_Exercise instructions:_
Write out the full set of records exactly. Any pictures in them do not belong in the copy.

──────────────────────────────

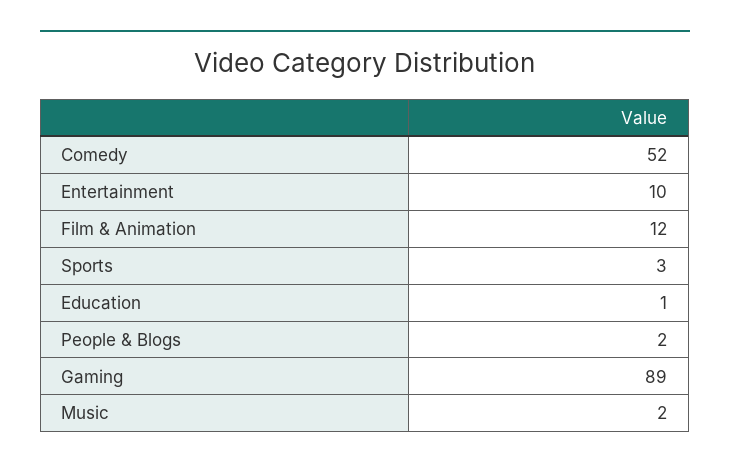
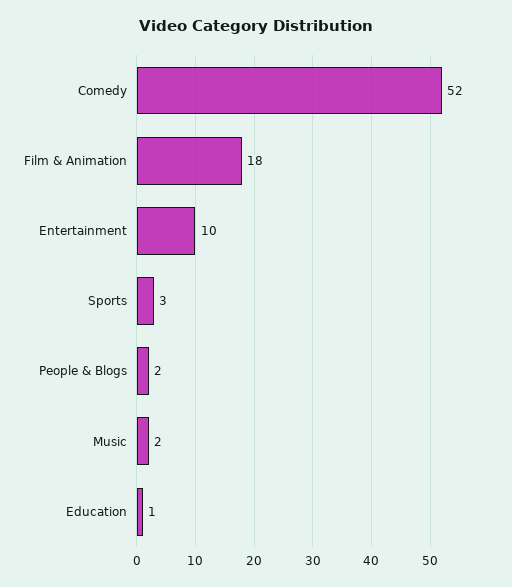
  {
    "Comedy": 52,
    "Entertainment": 10,
-   "Film & Animation": 12,
+   "Film & Animation": 18,
    "Sports": 3,
    "Education": 1,
    "People & Blogs": 2,
-   "Gaming": 89,
    "Music": 2
  }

──────────────────────────────

_Answer section:_
  {
    "Comedy": 52,
    "Entertainment": 10,
-   "Film & Animation": 12,
+   "Film & Animation": 18,
    "Sports": 3,
    "Education": 1,
    "People & Blogs": 2,
-   "Gaming": 89,
    "Music": 2
  }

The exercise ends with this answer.